El más delgado de los cuatro sujetos estaba sentado en uno de los transportines; un pitillo se pegaba a su labio inferior y unas esposas rodeaban sus muñecas. Embutido en un voluminoso abrigo, el que parecía más importante de los cuatro, de recia mandíbula y tocado con un sombrero hongo, fumaba en pipa y miraba distraídamente desfilar por la ventanilla las verjas del Bosque de Bolonia.

—¿Quieren ustedes —le preguntó el hombre esposado— que represente una buena escena, con aspavientos, espumarajos en la boca, insultos y todo lo demás?

El comisario Maigret gruñó ligeramente, le quitó el cigarrillo de los labios y abrió la portezuela porque ya habían llegado a la Puerta de Bagatelle:

—No exagere —dijo.

Los paseos del Bosque de Bolonia aparecían blancos y duros, como en piedra de esculpir. Una docena de personas vagaba arriba y abajo, en la esquina de un ancho paseo para jinetes, y un fotógrafo quiso tomar una foto del grupo que se acercaba.
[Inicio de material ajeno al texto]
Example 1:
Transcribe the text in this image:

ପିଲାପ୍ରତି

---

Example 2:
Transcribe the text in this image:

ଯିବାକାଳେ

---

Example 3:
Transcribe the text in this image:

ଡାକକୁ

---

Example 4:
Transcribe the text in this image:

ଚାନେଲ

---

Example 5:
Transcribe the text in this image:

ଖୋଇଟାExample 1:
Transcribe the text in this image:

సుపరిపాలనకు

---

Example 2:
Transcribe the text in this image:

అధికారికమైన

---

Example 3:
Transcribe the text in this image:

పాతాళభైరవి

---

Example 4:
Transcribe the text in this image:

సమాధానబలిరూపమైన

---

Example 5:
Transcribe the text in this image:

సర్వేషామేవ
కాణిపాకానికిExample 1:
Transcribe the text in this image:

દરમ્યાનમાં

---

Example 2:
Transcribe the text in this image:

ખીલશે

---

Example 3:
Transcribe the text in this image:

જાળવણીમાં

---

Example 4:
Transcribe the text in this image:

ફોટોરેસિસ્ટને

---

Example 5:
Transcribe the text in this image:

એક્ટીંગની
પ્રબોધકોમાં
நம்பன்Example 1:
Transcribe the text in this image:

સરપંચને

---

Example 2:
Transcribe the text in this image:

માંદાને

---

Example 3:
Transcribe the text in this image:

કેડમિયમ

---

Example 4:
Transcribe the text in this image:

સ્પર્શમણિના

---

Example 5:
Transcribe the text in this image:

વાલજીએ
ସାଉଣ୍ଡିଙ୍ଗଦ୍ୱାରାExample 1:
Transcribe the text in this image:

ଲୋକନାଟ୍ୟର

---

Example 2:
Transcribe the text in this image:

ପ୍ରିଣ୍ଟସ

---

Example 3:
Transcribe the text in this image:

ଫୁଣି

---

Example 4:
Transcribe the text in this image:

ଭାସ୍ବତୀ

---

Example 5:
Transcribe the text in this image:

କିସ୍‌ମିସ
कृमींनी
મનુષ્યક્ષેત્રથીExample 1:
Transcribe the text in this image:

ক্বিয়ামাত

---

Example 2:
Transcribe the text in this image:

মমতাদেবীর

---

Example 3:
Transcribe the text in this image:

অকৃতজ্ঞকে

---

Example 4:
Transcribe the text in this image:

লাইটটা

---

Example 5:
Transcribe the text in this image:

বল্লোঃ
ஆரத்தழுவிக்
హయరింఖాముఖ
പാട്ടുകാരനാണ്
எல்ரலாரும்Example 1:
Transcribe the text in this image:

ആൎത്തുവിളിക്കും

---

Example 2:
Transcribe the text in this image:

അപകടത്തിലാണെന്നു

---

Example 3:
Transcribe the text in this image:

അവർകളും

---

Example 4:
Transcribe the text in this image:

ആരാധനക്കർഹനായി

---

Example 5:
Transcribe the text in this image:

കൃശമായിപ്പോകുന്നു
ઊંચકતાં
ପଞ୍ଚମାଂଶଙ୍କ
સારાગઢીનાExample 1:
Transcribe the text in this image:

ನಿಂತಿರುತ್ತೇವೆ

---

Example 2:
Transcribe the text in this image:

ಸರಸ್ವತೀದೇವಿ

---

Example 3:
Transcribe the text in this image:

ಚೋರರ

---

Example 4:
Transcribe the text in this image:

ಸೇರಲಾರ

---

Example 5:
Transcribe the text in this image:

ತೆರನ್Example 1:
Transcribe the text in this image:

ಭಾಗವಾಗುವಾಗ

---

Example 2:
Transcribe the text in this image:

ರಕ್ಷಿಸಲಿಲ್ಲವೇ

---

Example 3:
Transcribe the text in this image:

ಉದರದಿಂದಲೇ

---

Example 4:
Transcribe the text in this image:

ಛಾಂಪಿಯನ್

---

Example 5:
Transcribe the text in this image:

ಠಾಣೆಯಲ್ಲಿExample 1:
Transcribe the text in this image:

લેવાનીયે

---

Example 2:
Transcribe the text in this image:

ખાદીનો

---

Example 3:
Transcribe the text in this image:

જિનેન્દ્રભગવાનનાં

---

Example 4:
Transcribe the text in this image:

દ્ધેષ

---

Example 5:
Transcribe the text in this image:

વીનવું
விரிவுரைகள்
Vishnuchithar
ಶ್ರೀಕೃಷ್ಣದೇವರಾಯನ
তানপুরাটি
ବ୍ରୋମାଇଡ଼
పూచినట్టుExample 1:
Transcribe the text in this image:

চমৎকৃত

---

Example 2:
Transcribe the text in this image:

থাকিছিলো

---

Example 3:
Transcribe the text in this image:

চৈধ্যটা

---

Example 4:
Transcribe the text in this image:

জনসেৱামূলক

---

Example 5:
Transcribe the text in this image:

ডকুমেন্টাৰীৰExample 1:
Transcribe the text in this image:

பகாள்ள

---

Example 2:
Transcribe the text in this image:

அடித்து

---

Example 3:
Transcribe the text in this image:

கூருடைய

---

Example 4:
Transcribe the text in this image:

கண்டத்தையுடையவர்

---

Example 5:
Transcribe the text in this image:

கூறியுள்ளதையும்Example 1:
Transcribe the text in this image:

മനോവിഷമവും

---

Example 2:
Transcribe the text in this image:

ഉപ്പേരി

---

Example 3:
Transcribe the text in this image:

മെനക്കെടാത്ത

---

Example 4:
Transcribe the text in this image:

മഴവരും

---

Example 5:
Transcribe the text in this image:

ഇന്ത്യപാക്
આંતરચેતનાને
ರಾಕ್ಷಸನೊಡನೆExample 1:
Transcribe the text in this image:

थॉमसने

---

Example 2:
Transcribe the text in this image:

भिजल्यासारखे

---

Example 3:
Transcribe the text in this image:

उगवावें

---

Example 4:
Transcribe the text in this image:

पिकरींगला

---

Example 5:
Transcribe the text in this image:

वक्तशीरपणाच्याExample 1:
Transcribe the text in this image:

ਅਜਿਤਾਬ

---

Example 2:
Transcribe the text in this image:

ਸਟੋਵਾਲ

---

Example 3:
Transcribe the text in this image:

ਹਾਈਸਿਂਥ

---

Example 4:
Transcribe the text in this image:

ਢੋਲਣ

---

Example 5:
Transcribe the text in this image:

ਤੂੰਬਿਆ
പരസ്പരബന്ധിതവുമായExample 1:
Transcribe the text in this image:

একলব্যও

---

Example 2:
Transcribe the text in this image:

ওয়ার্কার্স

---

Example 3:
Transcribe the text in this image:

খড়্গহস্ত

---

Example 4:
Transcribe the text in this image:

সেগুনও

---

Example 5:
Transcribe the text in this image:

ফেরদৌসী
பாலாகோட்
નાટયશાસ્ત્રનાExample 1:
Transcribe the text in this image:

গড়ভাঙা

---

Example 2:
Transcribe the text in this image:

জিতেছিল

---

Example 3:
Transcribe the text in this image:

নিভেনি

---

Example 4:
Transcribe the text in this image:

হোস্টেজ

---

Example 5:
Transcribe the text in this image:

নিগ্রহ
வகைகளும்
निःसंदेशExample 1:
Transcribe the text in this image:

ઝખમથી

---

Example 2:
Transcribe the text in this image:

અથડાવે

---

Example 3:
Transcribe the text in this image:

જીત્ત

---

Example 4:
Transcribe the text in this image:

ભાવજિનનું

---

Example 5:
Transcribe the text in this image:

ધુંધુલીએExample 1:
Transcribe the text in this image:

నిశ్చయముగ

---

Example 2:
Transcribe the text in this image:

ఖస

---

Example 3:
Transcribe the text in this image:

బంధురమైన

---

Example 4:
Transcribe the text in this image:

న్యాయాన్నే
Pero, haciendo lo que le habían dicho, Petit Louis se cubrió la cara con ambas manos.

Maigret, malhumorado, movía la cabeza como un oso estudiándolo todo; los edificios nuevos del bulevar Richard Wallace, cuyas puertas estaban cerradas aún; algunos obreros que venían de Pateaux en sus bicicletas; un tranvía con las luces encendidas; dos vecindonas que se acercaban con las manos moradas de frío…

—¿Dispuestos? —preguntó.

Había permitido que los periódicos del día anterior publicasen la información siguiente:

 

EL CRIMEN DE BAGATELLE

Esta vez la Policía no ha tardado en aclarar un asunto que parecía insuperable. Como se sabe, el lunes por la mañana un guarda del Bosque de Bolonia descubrió en uno de los paseos, a cien metros de la Puerta de Bagatelle, un cadáver que fue rápidamente identificado. Se trataba de Ernst Borms, el conocido médico vienés, domiciliado en Neuilly desde hace varios años. Borms vestía smocking y debió ser agredido en la noche del domingo al lunes mientras se dirigía a su casa en el bulevar Richard Wallace. Una bala, disparada a quemarropa por un revólver de pequeño calibre, le atravesó el corazón. Borms, que era hombre aún joven, agraciado y muy elegante, llevaba una vida bastante mundana.

Apenas cuarenta y ocho horas después de cometido el crimen, la Policía ha efectuado una detención, y mañana por la mañana, entre siete y ocho, se procederá sobre el terreno a la reconstrucción del crimen.

 

A partir de entonces iba a hablarse de aquel caso en todo el Quai des Orfèvres como del más característico, quizá, del estilo de Maigret. Pero cuando se le hablaba de él, Maigret volvía la cabeza de un modo raro y soltaba un gruñido.

¡Adelante! Todo estaba a punto y, como se había previsto, casi no había mirones; por algo había escogido Maigret aquella hora de la mañana. Además, entre las diez o las quince personas que esperaban allí podía reconocerse a algunos inspectores, que fingían el aire más inocente del mundo, y entre ellos estaba Torrence, a quien le gustaba disfrazarse y se había caracterizado de repartidor de leche, lo cual hizo encogerse de hombros a su jefe.

¡Con tal que Petit Louis no exagerara! Era un viejo cliente de la Policía, un carterista, que había sido detenido en el metro la víspera, por reincidente.

—Nos echarás una mano mañana por la mañana, y voy a procurar que esta vez te caiga una condena ligerita…

Lo habían sacado de comisaría.

—¡Vamos ya! —masculló Maigret—. Y cuando oigas pasos cerca, te vas ahí para ese rincón, ¿entendido?, y te escondes a esperar.

—Lo que usted diga, señor comisario… Estaba hambriento, ¿sabe?; más hambriento que una cabra en un garaje… Entonces me dije: «Bueno, un tipo que vuelve de smocking a su casa debe llevar la cartera llena de billetes»… ¡La bolsa o la vida!, le dije al oído… Y le juro que no tuve la culpa de que el tiro saliera. Sería el frío, que me hizo apretar el gatillo… ¿No es así?

* * *

Las once de la mañana. Maigret pasea por su despacho del Quai des Orfèvres, fuma una pipa tras otra y no deja en paz el teléfono.

—¿Es usted, jefe? Soy Lucas… He seguido al viejo que pareció interesado en la reconstrucción del crimen. Sí, sí. Pero por este lado, nada. Es uno que tiene la manía de irse de paseo todas las mañanas del año por el Bosque…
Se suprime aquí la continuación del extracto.